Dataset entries
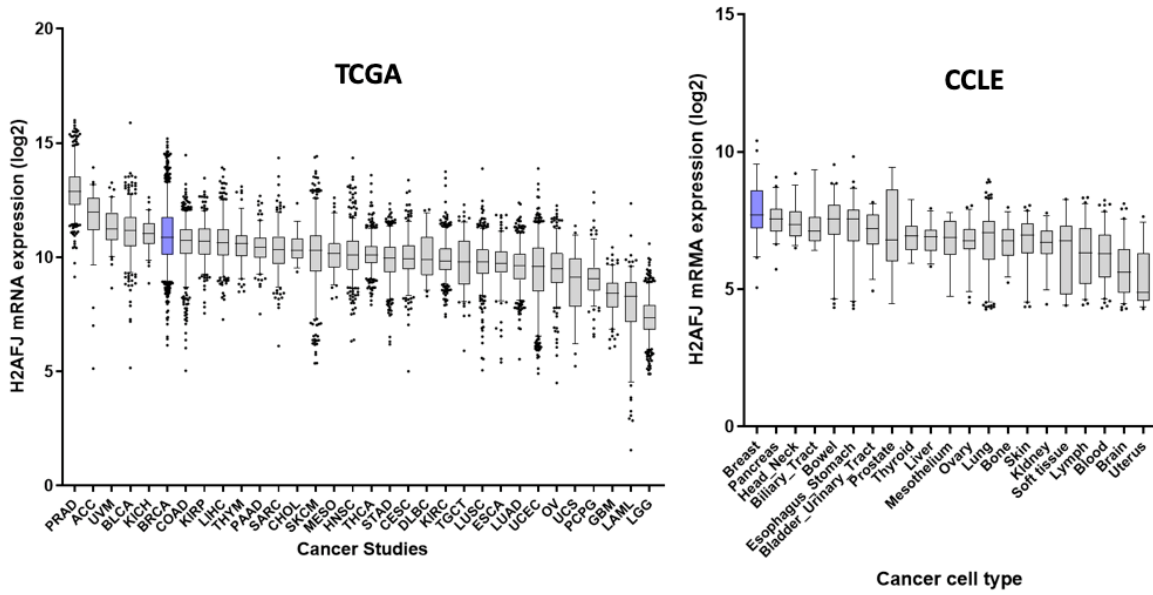
Figure 4. H2AFJ is highly expressed in luminal cancer cells. Left panel : Log2 of H2AFJ RNA levels from transcriptomic data in the Cancer Genome Atlas (TCGA) for prostate adenocarcinoma (PRAD), adrenocorticol carcinoma (ACC), breast carcinoma (BRCA), uveal melanoma (UVM), bladder carcinoma (BLCA), kidney chromophobe carcinoma (KICH), liver hepatocellular carcinoma (LIHC), kidney renal papillary cell carcinoma (KIRP), colon/rectal adenocarcinoma (COAD), thymoma (THYM), skin cutaneous melanoma (SKCM), sarcoma (SARC), pancreatic adenocarcinoma (PAAD), cholangiocarcinoma (CHOL), head and neck squamous cell carcinoma (HNSC), mesothelioma (MESO), diffuse large B-cell lymphoma (DLBC), thyroid carcinoma (THCA), cervical squamous cell carcinoma and endocervical adenocarcinoma (CESC), testicular germ cell tumors (TGCT), stomach adenocarcinoma (STAD), kidney renal clear cell carcinoma (KIRC), lung squamous cell carcinoma (LUSC), uterine corpus endometrial carcinoma (UCEC), esophageal carcinoma (ESCA), ovarian serous cystade- nocarcinoma (OV), lung adenocarcinoma (LUAD), pheochromocytoma and paraganglioma (PCPG), uterine carcinosarcoma (UCS), glioblastoma (GBM), acute myeloid leukemia (LAML), brain lower grade glioma (LGG). Right panel : Log2 of H2AFJ RNA levels from transcriptomic data of cancer cell lines from the Broad Institute Cancer Cell Line Encyclopedia (CCLE). Tissues and cell lines of breast origin are shown in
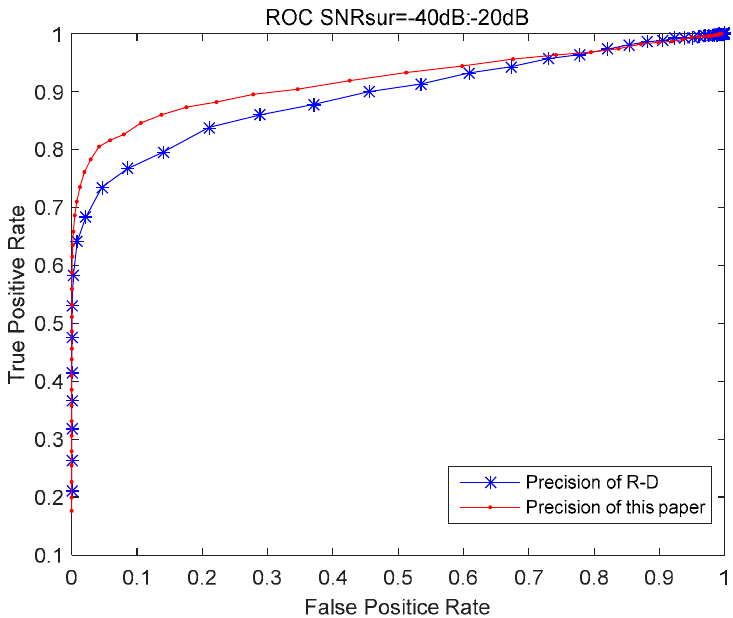
Figure 14. Comparison of ROC curve with SNR ref = 10 dB ( N = 10 4 ) .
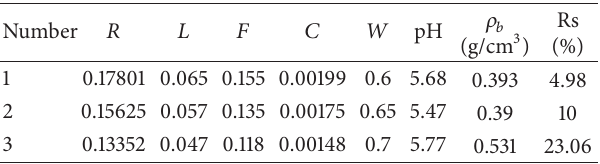
Table 4: Water effect content in xerogels shrinkage and bulk density (mass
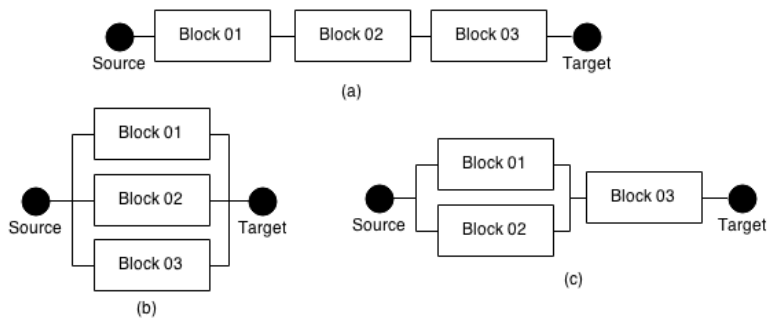
Figure 2. RBD organized in ( a ) series, ( b ) parallel and ( c )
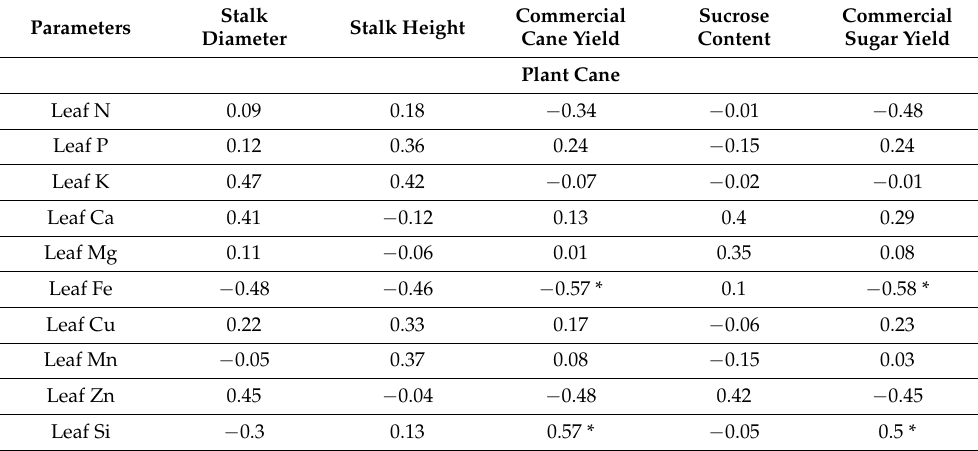
Table 6. Spearman correlation coefficients between yield parameters and leaf nutrient concentrations for sugarcane over the three crop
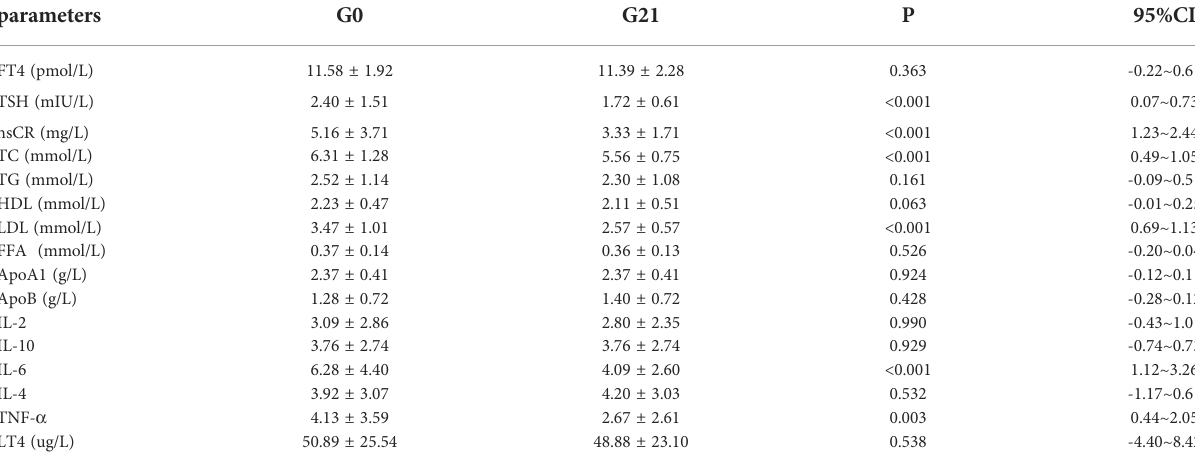
TABLE 6 Parameter changes after 0 (G0) and 21 (G21) days of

* **Problem to solve**: Set each line of the records down again exactly as it reads. Omit the pictures.

* **Result of this exercise**:
Figure 4. H2AFJ is highly expressed in luminal cancer cells. Left panel : Log2 of H2AFJ RNA levels from transcriptomic data in the Cancer Genome Atlas (TCGA) for prostate adenocarcinoma (PRAD), adrenocorticol carcinoma (ACC), breast carcinoma (BRCA), uveal melanoma (UVM), bladder carcinoma (BLCA), kidney chromophobe carcinoma (KICH), liver hepatocellular carcinoma (LIHC), kidney renal papillary cell carcinoma (KIRP), colon/rectal adenocarcinoma (COAD), thymoma (THYM), skin cutaneous melanoma (SKCM), sarcoma (SARC), pancreatic adenocarcinoma (PAAD), cholangiocarcinoma (CHOL), head and neck squamous cell carcinoma (HNSC), mesothelioma (MESO), diffuse large B-cell lymphoma (DLBC), thyroid carcinoma (THCA), cervical squamous cell carcinoma and endocervical adenocarcinoma (CESC), testicular germ cell tumors (TGCT), stomach adenocarcinoma (STAD), kidney renal clear cell carcinoma (KIRC), lung squamous cell carcinoma (LUSC), uterine corpus endometrial carcinoma (UCEC), esophageal carcinoma (ESCA), ovarian serous cystade- nocarcinoma (OV), lung adenocarcinoma (LUAD), pheochromocytoma and paraganglioma (PCPG), uterine carcinosarcoma (UCS), glioblastoma (GBM), acute myeloid leukemia (LAML), brain lower grade glioma (LGG). Right panel : Log2 of H2AFJ RNA levels from transcriptomic data of cancer cell lines from the Broad Institute Cancer Cell Line Encyclopedia (CCLE). Tissues and cell lines of breast origin are shown in
Figure 14. Comparison of ROC curve with SNR ref = 10 dB ( N = 10 4 ) .
Table 4: Water effect content in xerogels shrinkage and bulk density (mass
Figure 2. RBD organized in ( a ) series, ( b ) parallel and ( c )
Table 6. Spearman correlation coefficients between yield parameters and leaf nutrient concentrations for sugarcane over the three crop
TABLE 6 Parameter changes after 0 (G0) and 21 (G21) days of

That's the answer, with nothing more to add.